Machine-readable hardware designs:
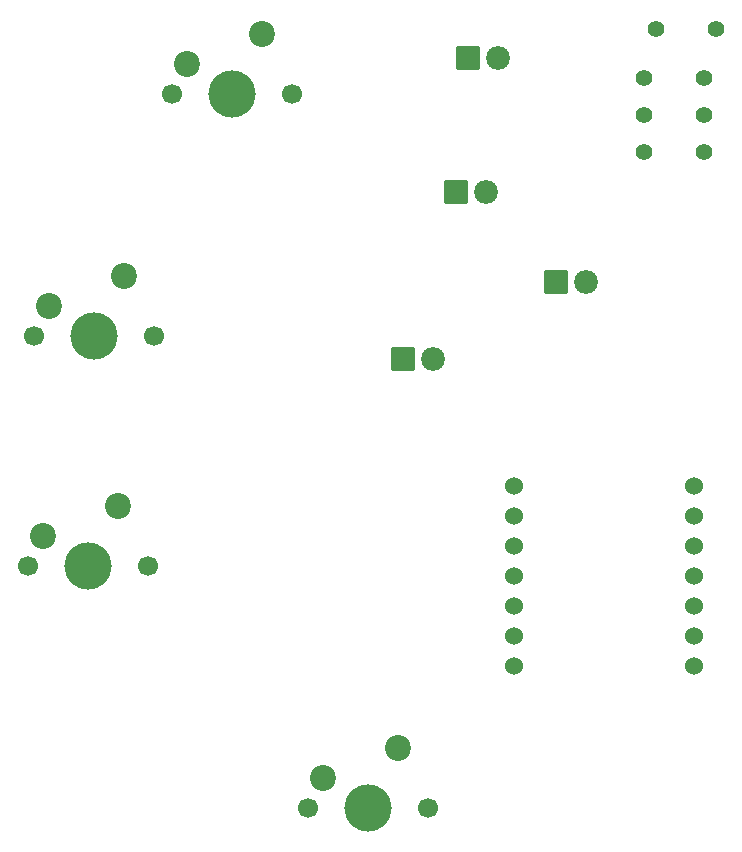
<source format=gbr>
%TF.GenerationSoftware,KiCad,Pcbnew,9.0.2*%
%TF.CreationDate,2025-07-04T20:25:53-04:00*%
%TF.ProjectId,Hack club,4861636b-2063-46c7-9562-2e6b69636164,rev?*%
%TF.SameCoordinates,Original*%
%TF.FileFunction,Soldermask,Bot*%
%TF.FilePolarity,Negative*%
%FSLAX46Y46*%
G04 Gerber Fmt 4.6, Leading zero omitted, Abs format (unit mm)*
G04 Created by KiCad (PCBNEW 9.0.2) date 2025-07-04 20:25:53*
%MOMM*%
%LPD*%
G01*
G04 APERTURE LIST*
G04 Aperture macros list*
%AMRoundRect*
0 Rectangle with rounded corners*
0 $1 Rounding radius*
0 $2 $3 $4 $5 $6 $7 $8 $9 X,Y pos of 4 corners*
0 Add a 4 corners polygon primitive as box body*
4,1,4,$2,$3,$4,$5,$6,$7,$8,$9,$2,$3,0*
0 Add four circle primitives for the rounded corners*
1,1,$1+$1,$2,$3*
1,1,$1+$1,$4,$5*
1,1,$1+$1,$6,$7*
1,1,$1+$1,$8,$9*
0 Add four rect primitives between the rounded corners*
20,1,$1+$1,$2,$3,$4,$5,0*
20,1,$1+$1,$4,$5,$6,$7,0*
20,1,$1+$1,$6,$7,$8,$9,0*
20,1,$1+$1,$8,$9,$2,$3,0*%
G04 Aperture macros list end*
%ADD10C,1.700000*%
%ADD11C,4.000000*%
%ADD12C,2.200000*%
%ADD13C,2.019000*%
%ADD14RoundRect,0.102000X-0.907500X-0.907500X0.907500X-0.907500X0.907500X0.907500X-0.907500X0.907500X0*%
%ADD15C,1.524000*%
%ADD16C,1.400000*%
G04 APERTURE END LIST*
D10*
%TO.C,SW3*%
X84059000Y-98640500D03*
D11*
X89139000Y-98640500D03*
D10*
X94219000Y-98640500D03*
D12*
X91679000Y-93560500D03*
X85329000Y-96100500D03*
%TD*%
D13*
%TO.C,D3*%
X122844000Y-66942735D03*
D14*
X120304000Y-66942735D03*
%TD*%
D10*
%TO.C,SW4*%
X107749000Y-119100500D03*
D11*
X112829000Y-119100500D03*
D10*
X117909000Y-119100500D03*
D12*
X115369000Y-114020500D03*
X109019000Y-116560500D03*
%TD*%
D13*
%TO.C,D4*%
X131329000Y-74600500D03*
D14*
X128789000Y-74600500D03*
%TD*%
D15*
%TO.C,U1*%
X125235000Y-91850000D03*
X125235000Y-94390000D03*
X125235000Y-96930000D03*
X125235000Y-99470000D03*
X125235000Y-102010000D03*
X125235000Y-104550000D03*
X125235000Y-107090000D03*
X140475000Y-107090000D03*
X140475000Y-104550000D03*
X140475000Y-102010000D03*
X140475000Y-99470000D03*
X140475000Y-96930000D03*
X140475000Y-94390000D03*
X140475000Y-91850000D03*
%TD*%
D10*
%TO.C,SW2*%
X84559000Y-79140500D03*
D11*
X89639000Y-79140500D03*
D10*
X94719000Y-79140500D03*
D12*
X92179000Y-74060500D03*
X85829000Y-76600500D03*
%TD*%
D16*
%TO.C,R2*%
X136249000Y-57250500D03*
X141329000Y-57250500D03*
%TD*%
D13*
%TO.C,D5*%
X118369000Y-81100500D03*
D14*
X115829000Y-81100500D03*
%TD*%
D13*
%TO.C,D1*%
X123869000Y-55600500D03*
D14*
X121329000Y-55600500D03*
%TD*%
D10*
%TO.C,SW1*%
X96249000Y-58600500D03*
D11*
X101329000Y-58600500D03*
D10*
X106409000Y-58600500D03*
D12*
X103869000Y-53520500D03*
X97519000Y-56060500D03*
%TD*%
D16*
%TO.C,R3*%
X136249000Y-60400500D03*
X141329000Y-60400500D03*
%TD*%
%TO.C,R4*%
X136249000Y-63550500D03*
X141329000Y-63550500D03*
%TD*%
%TO.C,R1*%
X137249000Y-53100500D03*
X142329000Y-53100500D03*
%TD*%
M02*

</source>
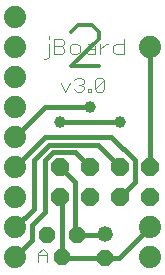
<source format=gtl>
G75*
%MOIN*%
%OFA0B0*%
%FSLAX25Y25*%
%IPPOS*%
%LPD*%
%AMOC8*
5,1,8,0,0,1.08239X$1,22.5*
%
%ADD10C,0.00400*%
%ADD11C,0.01200*%
%ADD12OC8,0.06000*%
%ADD13C,0.07400*%
%ADD14OC8,0.05200*%
%ADD15C,0.05200*%
%ADD16C,0.01600*%
%ADD17C,0.03962*%
D10*
X0014276Y0005875D02*
X0014276Y0008944D01*
X0015810Y0010479D01*
X0017345Y0008944D01*
X0017345Y0005875D01*
X0017345Y0008177D02*
X0014276Y0008177D01*
X0023310Y0062750D02*
X0024845Y0065819D01*
X0026380Y0066587D02*
X0027147Y0067354D01*
X0028682Y0067354D01*
X0029449Y0066587D01*
X0029449Y0065819D01*
X0028682Y0065052D01*
X0029449Y0064285D01*
X0029449Y0063517D01*
X0028682Y0062750D01*
X0027147Y0062750D01*
X0026380Y0063517D01*
X0027914Y0065052D02*
X0028682Y0065052D01*
X0030984Y0063517D02*
X0030984Y0062750D01*
X0031751Y0062750D01*
X0031751Y0063517D01*
X0030984Y0063517D01*
X0033286Y0063517D02*
X0036355Y0066587D01*
X0036355Y0063517D01*
X0035588Y0062750D01*
X0034053Y0062750D01*
X0033286Y0063517D01*
X0033286Y0066587D01*
X0034053Y0067354D01*
X0035588Y0067354D01*
X0036355Y0066587D01*
X0035058Y0075250D02*
X0035058Y0078720D01*
X0036792Y0078720D02*
X0035058Y0076985D01*
X0033371Y0076985D02*
X0030769Y0076985D01*
X0029901Y0076117D01*
X0030769Y0075250D01*
X0033371Y0075250D01*
X0033371Y0077852D01*
X0032503Y0078720D01*
X0030769Y0078720D01*
X0028214Y0077852D02*
X0028214Y0076117D01*
X0027347Y0075250D01*
X0025612Y0075250D01*
X0024745Y0076117D01*
X0024745Y0077852D01*
X0025612Y0078720D01*
X0027347Y0078720D01*
X0028214Y0077852D01*
X0023058Y0076985D02*
X0023058Y0076117D01*
X0022191Y0075250D01*
X0019588Y0075250D01*
X0019588Y0080454D01*
X0022191Y0080454D01*
X0023058Y0079587D01*
X0023058Y0078720D01*
X0022191Y0077852D01*
X0019588Y0077852D01*
X0017886Y0078720D02*
X0017886Y0074383D01*
X0017018Y0073515D01*
X0016151Y0073515D01*
X0017886Y0080454D02*
X0017886Y0081322D01*
X0022191Y0077852D02*
X0023058Y0076985D01*
X0021776Y0065819D02*
X0023310Y0062750D01*
X0036792Y0078720D02*
X0037660Y0078720D01*
X0039355Y0077852D02*
X0039355Y0076117D01*
X0040222Y0075250D01*
X0042824Y0075250D01*
X0042824Y0080454D01*
X0042824Y0078720D02*
X0040222Y0078720D01*
X0039355Y0077852D01*
D11*
X0034509Y0080483D02*
X0034509Y0082785D01*
X0032207Y0085087D01*
X0027603Y0085087D01*
X0025301Y0082785D01*
X0034509Y0080483D02*
X0025301Y0071275D01*
X0034509Y0071275D01*
D12*
X0031576Y0037550D03*
X0031576Y0027550D03*
X0041576Y0027550D03*
X0041576Y0037550D03*
X0051576Y0037550D03*
X0051576Y0027550D03*
X0021576Y0027550D03*
X0021576Y0037550D03*
D13*
X0006576Y0007550D03*
X0006576Y0017550D03*
X0006576Y0027550D03*
X0006576Y0037550D03*
X0006576Y0047550D03*
X0006576Y0057550D03*
X0006576Y0067550D03*
X0006576Y0077550D03*
X0006576Y0087550D03*
X0051576Y0077550D03*
X0051576Y0017550D03*
X0051576Y0007550D03*
D14*
X0036576Y0007300D03*
X0027201Y0015050D03*
X0022201Y0007550D03*
X0017201Y0015050D03*
D15*
X0036576Y0015300D03*
D16*
X0036326Y0015050D01*
X0027201Y0015050D01*
X0026576Y0015675D01*
X0026576Y0032550D01*
X0021576Y0037550D01*
X0019076Y0042550D02*
X0016576Y0040050D01*
X0016576Y0022550D01*
X0012201Y0018175D01*
X0012201Y0013175D01*
X0006576Y0007550D01*
X0006576Y0017550D02*
X0012826Y0023800D01*
X0012826Y0040050D01*
X0017826Y0045050D01*
X0034076Y0045050D01*
X0041576Y0037550D01*
X0046576Y0040050D02*
X0046576Y0032550D01*
X0041576Y0027550D01*
X0046576Y0040050D02*
X0038451Y0047550D01*
X0016576Y0047550D01*
X0006576Y0037550D01*
X0006576Y0047550D02*
X0016576Y0057550D01*
X0031576Y0057550D01*
X0026576Y0042550D02*
X0019076Y0042550D01*
X0021576Y0052550D02*
X0041576Y0052550D01*
X0051576Y0037550D02*
X0051576Y0077550D01*
X0026576Y0042550D02*
X0031576Y0037550D01*
X0021576Y0027550D02*
X0022201Y0026925D01*
X0022201Y0007550D01*
X0022576Y0007300D01*
X0036576Y0007300D01*
X0041326Y0007300D01*
X0051576Y0017550D01*
D17*
X0041576Y0052550D03*
X0031576Y0057550D03*
X0021576Y0052550D03*
M02*

</source>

#### Requirement:
Count how many lines in the entries contain "KiCad", then state that number alone.

#### Result of the task:
2